Exercise instructions. Please reproduce the data word for word from its beginning through the line containing "Car Rental In Houston", including that line, and leave the pictures out of your answer.

Collected data
* * * * *

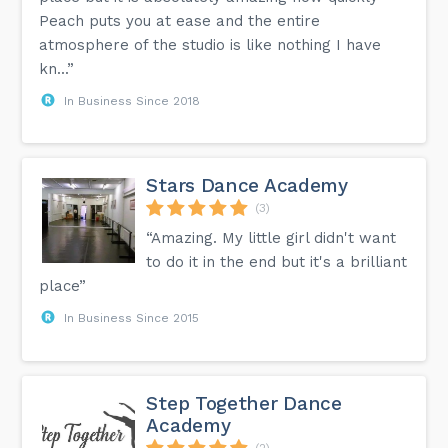
Peach puts you at ease and the entire
atmosphere of the studio is like nothing I have
kn...”
In Business Since 2018
Stars Dance Academy
(3)
“Amazing. My little girl didn't want
to do it in the end but it's a brilliant
place”
In Business Since 2015
Step Together Dance
Academy
(2)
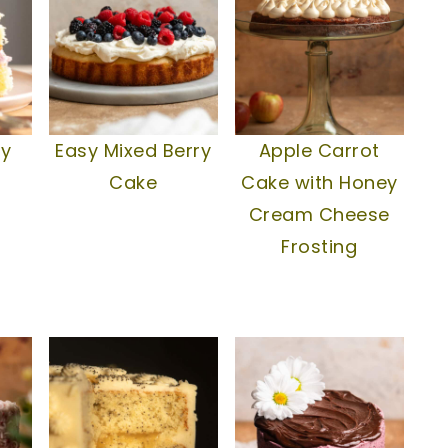
ry
Easy Mixed Berry
Apple Carrot
Cake
Cake with Honey
Cream Cheese
Frosting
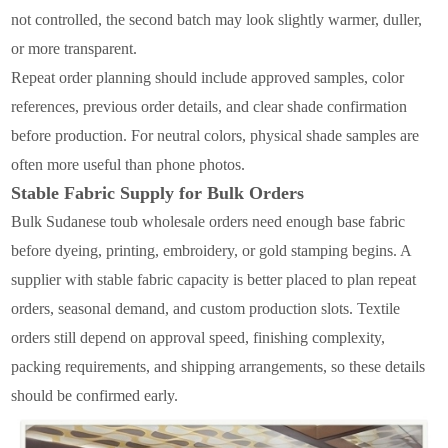
not controlled, the second batch may look slightly warmer, duller,
or more transparent.
Repeat order planning should include approved samples, color
references, previous order details, and clear shade confirmation
before production. For neutral colors, physical shade samples are
often more useful than phone photos.
Stable Fabric Supply for Bulk Orders
Bulk Sudanese toub wholesale orders need enough base fabric
before dyeing, printing, embroidery, or gold stamping begins. A
supplier with stable fabric capacity is better placed to plan repeat
orders, seasonal demand, and custom production slots. Textile
orders still depend on approval speed, finishing complexity,
packing requirements, and shipping arrangements, so these details
should be confirmed early.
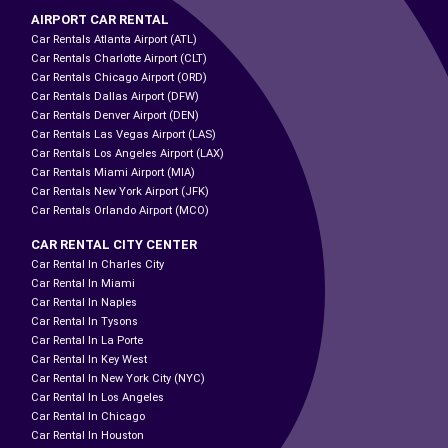
AIRPORT CAR RENTAL
Car Rentals Atlanta Airport (ATL)
Car Rentals Charlotte Airport (CLT)
Car Rentals Chicago Airport (ORD)
Car Rentals Dallas Airport (DFW)
Car Rentals Denver Airport (DEN)
Car Rentals Las Vegas Airport (LAS)
Car Rentals Los Angeles Airport (LAX)
Car Rentals Miami Airport (MIA)
Car Rentals New York Airport (JFK)
Car Rentals Orlando Airport (MCO)
CAR RENTAL CITY CENTER
Car Rental In Charles City
Car Rental In Miami
Car Rental In Naples
Car Rental In Tysons
Car Rental In La Porte
Car Rental In Key West
Car Rental In New York City (NYC)
Car Rental In Los Angeles
Car Rental In Chicago
Car Rental In Houston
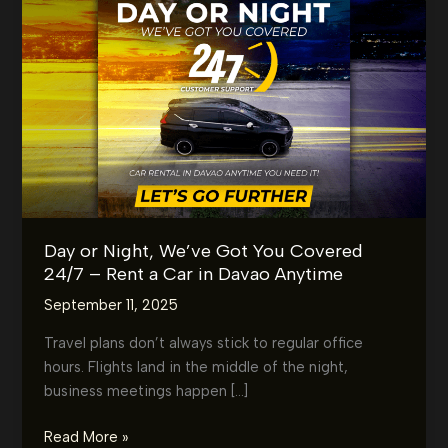
Day or Night, We’ve Got You Covered
24/7 – Rent a Car in Davao Anytime
September 11, 2025
Travel plans don’t always stick to regular office
hours. Flights land in the middle of the night,
business meetings happen […]
Day
Read More »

* * * * *

Exercise answer.
Peach puts you at ease and the entire
atmosphere of the studio is like nothing I have
kn...”
In Business Since 2018
Stars Dance Academy
(3)
“Amazing. My little girl didn't want
to do it in the end but it's a brilliant
place”
In Business Since 2015
Step Together Dance
Academy
(2)
ry
Easy Mixed Berry
Apple Carrot
Cake
Cake with Honey
Cream Cheese
Frosting
not controlled, the second batch may look slightly warmer, duller,
or more transparent.
Repeat order planning should include approved samples, color
references, previous order details, and clear shade confirmation
before production. For neutral colors, physical shade samples are
often more useful than phone photos.
Stable Fabric Supply for Bulk Orders
Bulk Sudanese toub wholesale orders need enough base fabric
before dyeing, printing, embroidery, or gold stamping begins. A
supplier with stable fabric capacity is better placed to plan repeat
orders, seasonal demand, and custom production slots. Textile
orders still depend on approval speed, finishing complexity,
packing requirements, and shipping arrangements, so these details
should be confirmed early.
AIRPORT CAR RENTAL
Car Rentals Atlanta Airport (ATL)
Car Rentals Charlotte Airport (CLT)
Car Rentals Chicago Airport (ORD)
Car Rentals Dallas Airport (DFW)
Car Rentals Denver Airport (DEN)
Car Rentals Las Vegas Airport (LAS)
Car Rentals Los Angeles Airport (LAX)
Car Rentals Miami Airport (MIA)
Car Rentals New York Airport (JFK)
Car Rentals Orlando Airport (MCO)
CAR RENTAL CITY CENTER
Car Rental In Charles City
Car Rental In Miami
Car Rental In Naples
Car Rental In Tysons
Car Rental In La Porte
Car Rental In Key West
Car Rental In New York City (NYC)
Car Rental In Los Angeles
Car Rental In Chicago
Car Rental In Houston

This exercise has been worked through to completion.